Part of the fun is we know it’s not real (barring a Grace Kelly). It’s just an imaginative romp. Just a fantasy.
But here we have an America with some issues, as people say. There is an obesity epidemic (nothing against chili cheese fries). Wall Street and the banks have turned to gambling (nothing against Las Vegas). The school system is falling behind those heretofore also-rans Singapore and Hong Kong (who?).
We seem to be in a permanent war with the people of the Middle East (where?). Students regularly stroll into schools and kill people (what were they thinking?). Average Americans have exactly the same income they had in 1910 (well, maybe not that bad). And roads and bridges all over the place are crumbling (mind the gap).
Anyway, as they say on “Seinfeld,” Where is everyone? Where is the shock? Where are the cries for accountability? Where are the task forces? Where are the solutions?

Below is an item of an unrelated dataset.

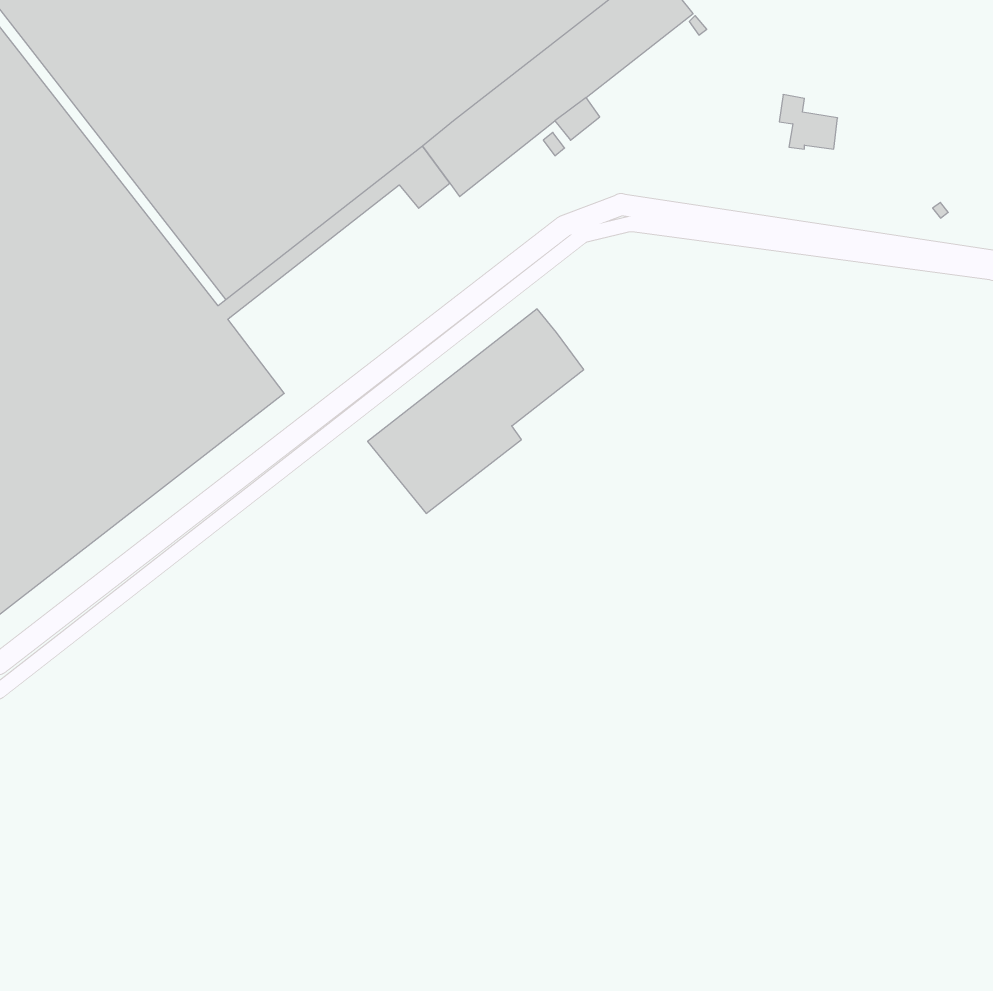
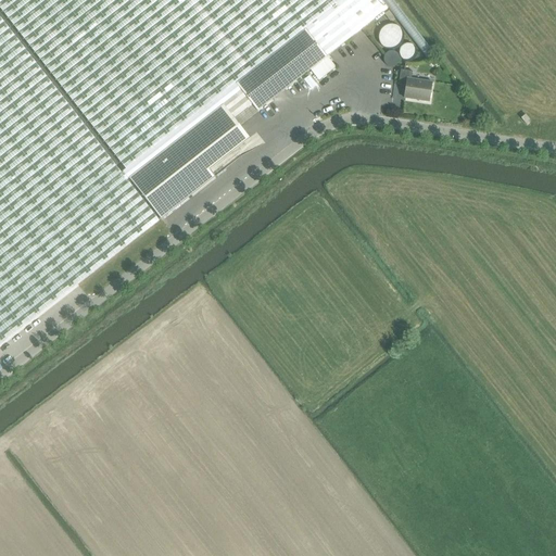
building: [779,95,838,149] -> [397,67,430,98]
building: [368,309,584,513] -> [128,103,249,217]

The core of addictions is creating pleasurable experiences (enjoyable fantasies) as a means of avoiding painful experiences, like fixing problems. That avoidance can be in drugs, alcohol and food, but also phones, computers, games, television, tabloid news and movies. A key difficulty with addiction is that actual problems, actual realities, are ignored over and over in favor of the fantasies — right up to a serious crisis.
Is it we are getting lost in addictions?
Dr. Steve Davidson
Newport Beach
The writer is a clinical psychologist.